6. Mongraw-Chaffin M, Beavers DP, McClain DA. Hypoglycemic symptoms in the absence of diabetes: Pilot evidence of clinical hypoglycemia in young women. J Clin Transl Endocrinol. 2019 Jul 24;18:100202. doi: 10.1016/j.jcte.2019.100202. PMID: 31428564; PMCID: PMC6695274.
7. Glucose Concentrations of Less Than 3.0 mmol/L (54 mg/dL) Should Be Reported in Clinical Trials: A Joint Position Statement of the American Diabetes Association and the European Association for the Study of Diabetes. Diabetes care 2017; 40(1):155-7.

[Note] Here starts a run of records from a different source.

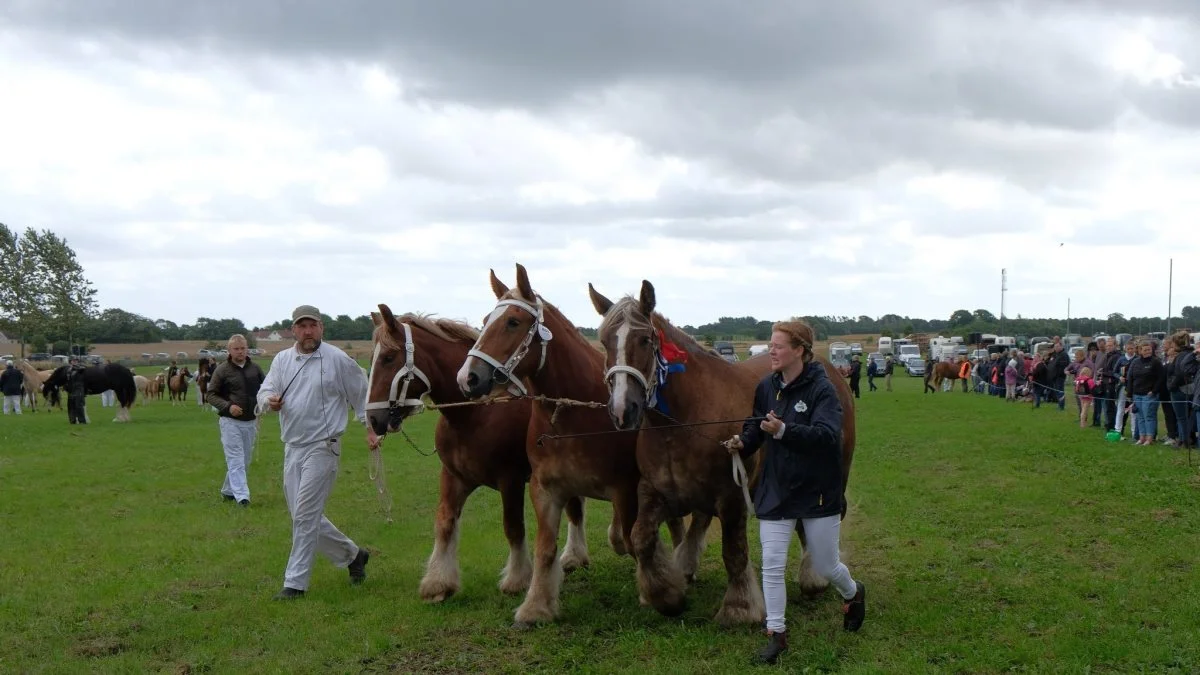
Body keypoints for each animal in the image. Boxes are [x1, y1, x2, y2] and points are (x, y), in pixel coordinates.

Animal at [357, 305, 597, 598]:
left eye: (389, 358)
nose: (374, 419)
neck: (475, 413)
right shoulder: (454, 477)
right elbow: (444, 523)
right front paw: (438, 582)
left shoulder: (511, 480)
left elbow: (513, 527)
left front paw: (517, 578)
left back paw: (574, 555)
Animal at [453, 264, 705, 624]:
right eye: (487, 319)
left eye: (513, 321)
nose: (468, 378)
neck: (571, 416)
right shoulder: (545, 489)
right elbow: (545, 548)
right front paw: (536, 606)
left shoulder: (625, 489)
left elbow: (630, 539)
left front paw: (654, 589)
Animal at [588, 281, 854, 619]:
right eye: (605, 341)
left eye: (645, 339)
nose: (623, 410)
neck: (681, 424)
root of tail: (831, 372)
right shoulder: (654, 491)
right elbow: (641, 538)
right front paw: (667, 595)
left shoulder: (732, 497)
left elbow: (734, 552)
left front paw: (740, 607)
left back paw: (814, 577)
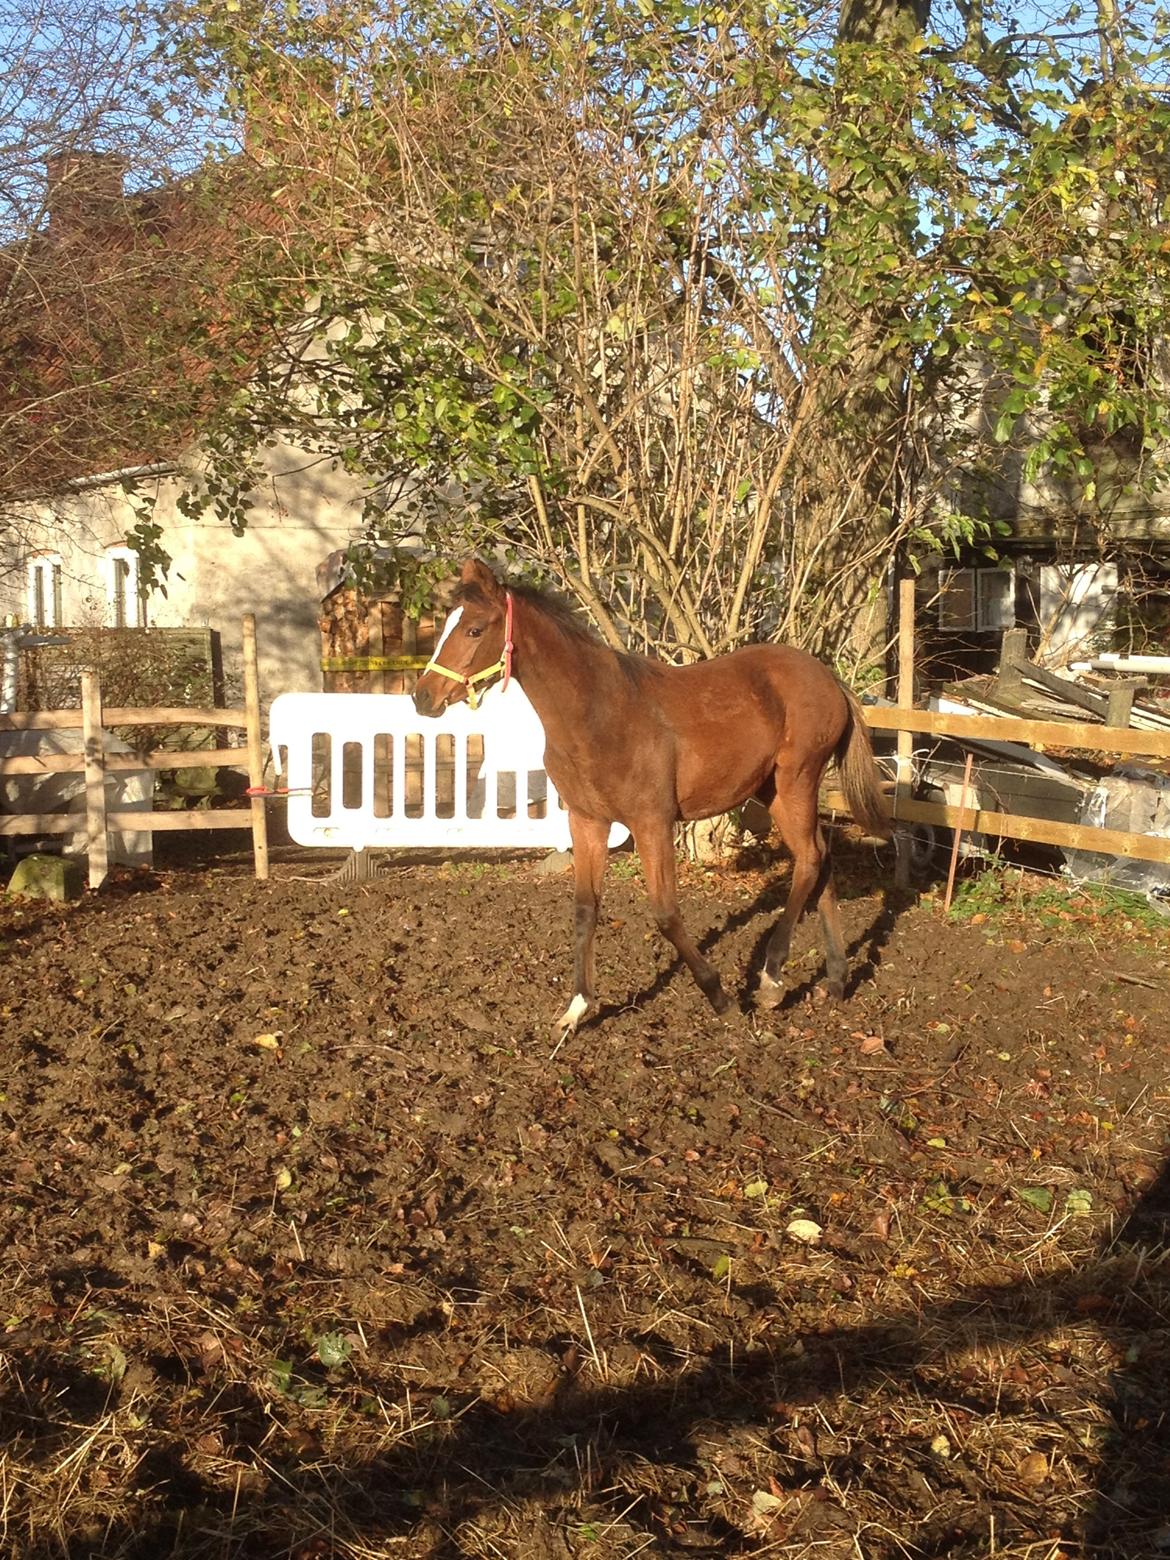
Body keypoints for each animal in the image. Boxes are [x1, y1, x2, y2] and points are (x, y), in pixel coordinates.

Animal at [411, 555, 886, 1042]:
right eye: (446, 624)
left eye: (474, 629)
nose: (422, 696)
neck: (599, 715)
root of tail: (829, 679)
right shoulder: (587, 821)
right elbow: (585, 907)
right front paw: (576, 1009)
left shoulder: (652, 822)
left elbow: (665, 912)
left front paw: (720, 997)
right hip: (773, 790)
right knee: (822, 858)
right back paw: (835, 980)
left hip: (796, 781)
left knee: (809, 860)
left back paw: (771, 980)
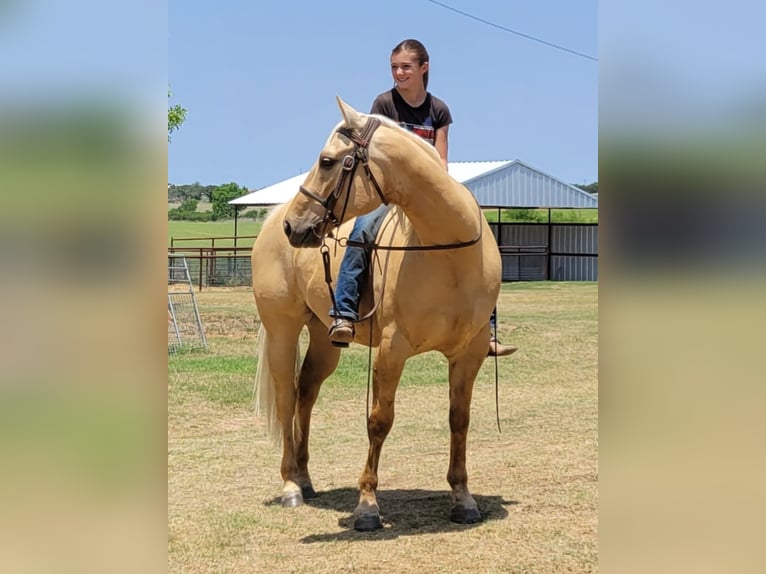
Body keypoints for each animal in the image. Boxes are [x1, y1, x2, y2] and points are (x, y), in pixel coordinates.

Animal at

8. Chow E, Bernjak A, Williams S, et al. Risk of cardiac arrhythmias during hypoglycemia in patients with type 2 diabetes and cardiovascular risk. Diabetes 2014;63(5):1738–47.
9. Bonds DE, Miller ME, Bergenstal RM, et al. The association between symptomatic, severe hypoglycaemia and mortality in type 2 diabetes: retrospective epidemiological analysis of the ACCORD study. BMJ (Clinical research ed) 2010;340:b4909.
10. Chevli PA, Ahmad MI, Hari K, Anees MA, Soliman EZ. Impact of low fasting plasma glucose on mortality in the general population. Diab Vasc Dis Res. 2020 May-Jun;17(3):1479164120930599. doi: 10.1177/1479164120930599. PMID: 32720509.